Reportage Maxxis BIKE Transalp 2024Von Laktat und Liebe

Jan Timmermann

 · 03.08.2024

Das Team-Konzept der Maxxis BIKE Transalp hat schon so manche Beziehung auf die Probe gestellt. Auch das Team BIKE Redaktion stand vor zwischenmenschlichen Herausforderungen.
Foto: Thomas Weschta
Die Maxxis BIKE Transalp ist der Etappen-Klassiker schlechthin. Ein Rennen über die Alpen - verrückt! Erst recht, wenn man eigentlich gar kein Rennfahrer ist. Dann nämlich vergrößert sich der sportliche Kampf gegen die Zeit und gegen die Berge um ein Duell mit der eigenen Identität. Gewinnen lässt sich dieses nur mit vereinten Kräften. Das Team BIKE Redaktion berichtet von ihrer Renn-Premiere.

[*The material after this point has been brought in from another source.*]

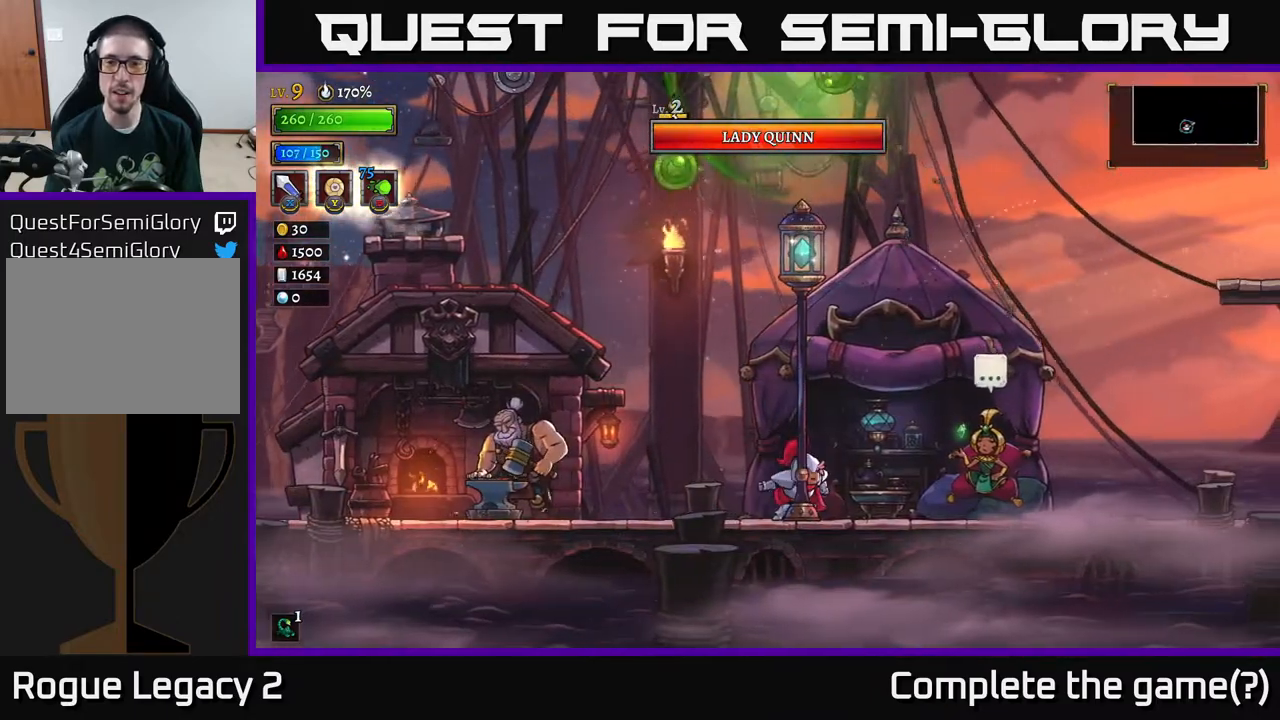
{"buttons": ["B"], "left_stick": "up-right", "right_stick": "center", "events": [[283, "left_stick", "right"], [483, "left_stick", "up-right"]]}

In meinem Kopf fallen Geburtstag und Weihnachten auf denselben Tag. Die Sonne lacht, das Herz hüpft im Takt der Rock-Klassiker. In diesem Moment kapituliert das zentrale Nervensystem, öffnet alle Schleusen und schwemmt meinen Körper mit Endorphinen. Die Mundwinkel schmerzen vom Dauergrinsen. Ich bin völlig nüchtern und trotzdem im Rausch. Ein kurzer Blick zu Tobi verrät: Auch er droht im dicht besetzten Startblock vor Glück zu platzen. Der Startschuss fällt, wir fahren endlich wieder zusammen über die Alpen. In unserer 20-jährigen Freundschaft haben wir das schon oft getan, allerdings noch nie im Renn-Tempo. Die Maxxis BIKE Transalp ist eine siebentägige Party und wir sind gerade erst am Türsteher vorbei.

Was machen sieben Tage Marathon-Rennen im Team aus zwei alten Freunden?Foto: Igor SchifrisWas machen sieben Tage Marathon-Rennen im Team aus zwei alten Freunden?

Als BIKE-Redakteur konnte ich uns ein paar Benefits herausschlagen: Premium-Starterpaket, Premium-Bikes, Premium-Startplatz direkt am Hinterrad von Transalp-Legende Karl Platt. Yea! Ein wenig Übermut scheint nachvollziehbar. Nun kurbeln wir also im bunten Pulk der Gleichgesinnten die erste Rampe hinter Ehrwald hinauf und lassen uns vom Stimmungshoch mitreißen. Eigentlich liegen wir weit über dem vereinbarten Watt-Bereich. In der Euphorie hat es nur Sekunden gedauert, die guten Vorsätze über Bord zu werfen. “Ich hab richtig Bock!” strahlt Tobi im Wiegetritt neben mir. Eine Woche mit meinem Lieblings-Schul-Kumpel in meiner Lieblings-Landschaft. Ich bin völlig high. Auch die Tatsache, dass mich die brutalen Rampen des Marienbergjochs aus dem Sattel zwingen und mir in der darauf folgenden aerodynamischen Abfahrtshaltung fiese Krämpfe durch die Beine zucken, kann diesen Zustand nicht ändern. Ich schwebe drei Meter über dem Boden. Es ist, als hätte ich eine rosarote Bike-Brille auf der Nase. Doch wie viel gute Laune kann ein Mensch noch ertragen, sobald er seine körperlichen Grenzen erreicht?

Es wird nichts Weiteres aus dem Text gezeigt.